Gervásio 8B PTPT: A Specialized Portuguese Decoder
Gervásio 8B PTPT is an 8 billion parameter open decoder model, developed by the NLX-Natural Language and Speech Group at the University of Lisbon. It is built upon the LLaMA 3.1 8B Instruct architecture, specifically enhanced through additional training on a diverse set of Portuguese language resources.
Key Capabilities & Features
- Portuguese Language Specialization: Fine-tuned extensively on datasets native to or carefully translated into European Portuguese, including extraGLUE-Instruct, MMLU PT, Natural Instructions PT, a Wikipedia subset, and Portuguese proverbs.
- LLaMA Family Architecture: Benefits from the robust Transformer architecture of the LLaMA 3.1 8B Instruct model.
- Accessible Hardware Requirements: Designed to be runnable on consumer-grade hardware, promoting broader accessibility for research and commercial use.
- Performance: Demonstrates competitive performance against the base LLaMA 3.1 8B Instruct model on Portuguese benchmarks such as GPQA Diamond PT, MMLU PT, MMLU Pro PT, CoPA, and MRPC.
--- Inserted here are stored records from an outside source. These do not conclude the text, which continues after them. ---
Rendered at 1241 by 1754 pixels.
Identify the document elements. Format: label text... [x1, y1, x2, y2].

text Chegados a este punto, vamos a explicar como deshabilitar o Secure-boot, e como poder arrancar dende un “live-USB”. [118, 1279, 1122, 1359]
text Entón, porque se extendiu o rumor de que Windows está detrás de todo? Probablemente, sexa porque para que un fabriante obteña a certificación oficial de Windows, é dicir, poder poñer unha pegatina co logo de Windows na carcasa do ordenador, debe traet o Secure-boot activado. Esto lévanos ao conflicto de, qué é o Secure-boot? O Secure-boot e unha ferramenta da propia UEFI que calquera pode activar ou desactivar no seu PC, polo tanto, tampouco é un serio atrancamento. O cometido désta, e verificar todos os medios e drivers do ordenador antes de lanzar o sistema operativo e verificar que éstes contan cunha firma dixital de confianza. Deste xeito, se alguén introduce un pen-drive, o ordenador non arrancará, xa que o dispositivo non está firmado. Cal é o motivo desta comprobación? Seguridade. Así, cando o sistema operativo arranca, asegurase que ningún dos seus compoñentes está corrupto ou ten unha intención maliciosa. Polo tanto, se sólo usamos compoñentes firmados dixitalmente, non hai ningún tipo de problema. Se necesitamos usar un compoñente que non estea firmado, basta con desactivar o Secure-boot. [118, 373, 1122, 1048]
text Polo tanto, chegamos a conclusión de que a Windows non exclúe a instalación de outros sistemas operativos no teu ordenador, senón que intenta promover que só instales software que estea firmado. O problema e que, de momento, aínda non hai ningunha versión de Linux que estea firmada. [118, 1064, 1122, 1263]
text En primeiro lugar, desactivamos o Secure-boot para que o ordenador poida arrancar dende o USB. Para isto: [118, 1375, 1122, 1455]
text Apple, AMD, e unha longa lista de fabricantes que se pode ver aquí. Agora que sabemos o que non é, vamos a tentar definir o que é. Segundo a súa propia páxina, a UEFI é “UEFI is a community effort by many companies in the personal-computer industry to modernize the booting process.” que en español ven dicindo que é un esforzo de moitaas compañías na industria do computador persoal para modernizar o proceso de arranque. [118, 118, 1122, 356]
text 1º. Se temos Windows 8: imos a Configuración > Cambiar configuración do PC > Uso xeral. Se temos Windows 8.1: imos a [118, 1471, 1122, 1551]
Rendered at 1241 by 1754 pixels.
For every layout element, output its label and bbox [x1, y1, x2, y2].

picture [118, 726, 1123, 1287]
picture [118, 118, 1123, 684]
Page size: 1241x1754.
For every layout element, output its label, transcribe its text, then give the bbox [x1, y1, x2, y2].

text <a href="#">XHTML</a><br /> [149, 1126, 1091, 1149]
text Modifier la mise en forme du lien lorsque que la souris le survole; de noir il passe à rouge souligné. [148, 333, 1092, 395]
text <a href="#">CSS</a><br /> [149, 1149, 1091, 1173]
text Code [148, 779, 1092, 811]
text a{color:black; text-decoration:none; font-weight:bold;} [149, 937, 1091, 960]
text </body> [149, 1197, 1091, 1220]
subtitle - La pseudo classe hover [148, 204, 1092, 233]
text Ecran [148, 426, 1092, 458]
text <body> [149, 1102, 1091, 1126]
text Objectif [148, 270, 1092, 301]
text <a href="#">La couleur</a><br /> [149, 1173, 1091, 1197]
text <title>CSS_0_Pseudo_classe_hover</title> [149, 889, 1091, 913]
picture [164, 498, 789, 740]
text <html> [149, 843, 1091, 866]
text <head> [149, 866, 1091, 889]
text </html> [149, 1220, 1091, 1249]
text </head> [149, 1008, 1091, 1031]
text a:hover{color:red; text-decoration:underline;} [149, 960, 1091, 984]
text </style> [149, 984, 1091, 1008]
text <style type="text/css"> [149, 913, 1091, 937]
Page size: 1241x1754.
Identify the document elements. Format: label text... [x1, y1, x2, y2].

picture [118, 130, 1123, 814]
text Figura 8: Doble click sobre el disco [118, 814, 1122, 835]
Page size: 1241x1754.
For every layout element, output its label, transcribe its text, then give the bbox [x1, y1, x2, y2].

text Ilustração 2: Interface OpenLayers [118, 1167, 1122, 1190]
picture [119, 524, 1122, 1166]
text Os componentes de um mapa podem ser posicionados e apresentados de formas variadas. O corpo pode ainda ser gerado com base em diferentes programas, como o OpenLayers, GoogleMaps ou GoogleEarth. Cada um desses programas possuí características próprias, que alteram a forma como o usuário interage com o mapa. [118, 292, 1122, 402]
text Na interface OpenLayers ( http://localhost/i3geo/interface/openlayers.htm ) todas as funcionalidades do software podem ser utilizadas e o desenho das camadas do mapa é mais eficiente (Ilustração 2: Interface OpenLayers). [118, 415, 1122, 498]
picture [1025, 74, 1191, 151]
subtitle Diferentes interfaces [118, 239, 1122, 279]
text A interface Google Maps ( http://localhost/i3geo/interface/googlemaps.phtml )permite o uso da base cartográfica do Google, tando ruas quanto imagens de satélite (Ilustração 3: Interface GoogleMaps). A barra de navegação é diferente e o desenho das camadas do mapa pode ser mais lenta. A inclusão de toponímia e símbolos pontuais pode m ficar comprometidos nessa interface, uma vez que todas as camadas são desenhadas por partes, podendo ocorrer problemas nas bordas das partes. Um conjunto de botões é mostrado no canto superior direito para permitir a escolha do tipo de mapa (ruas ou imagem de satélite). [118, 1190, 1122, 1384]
- Open License: Distributed freely for both research and commercial purposes.
Training Details
The model underwent supervised fine-tuning using a causal language modeling objective. A zero-out technique was employed, where only response tokens were back-propagated, while the entire prompt and chat template received attention. Training was accelerated using the Fully Sharded Data Parallel (FSDP) paradigm across 10 L40S GPUs.
Good For
- Portuguese Text Generation: Ideal for applications requiring high-quality, contextually relevant text generation in European Portuguese.
- Research in Portuguese NLP: Provides a strong baseline for further research and development in Portuguese natural language processing.
- Chatbot Integration: Integrated into the Evaristo.ai chatbot, showcasing its generative capabilities in an interactive environment.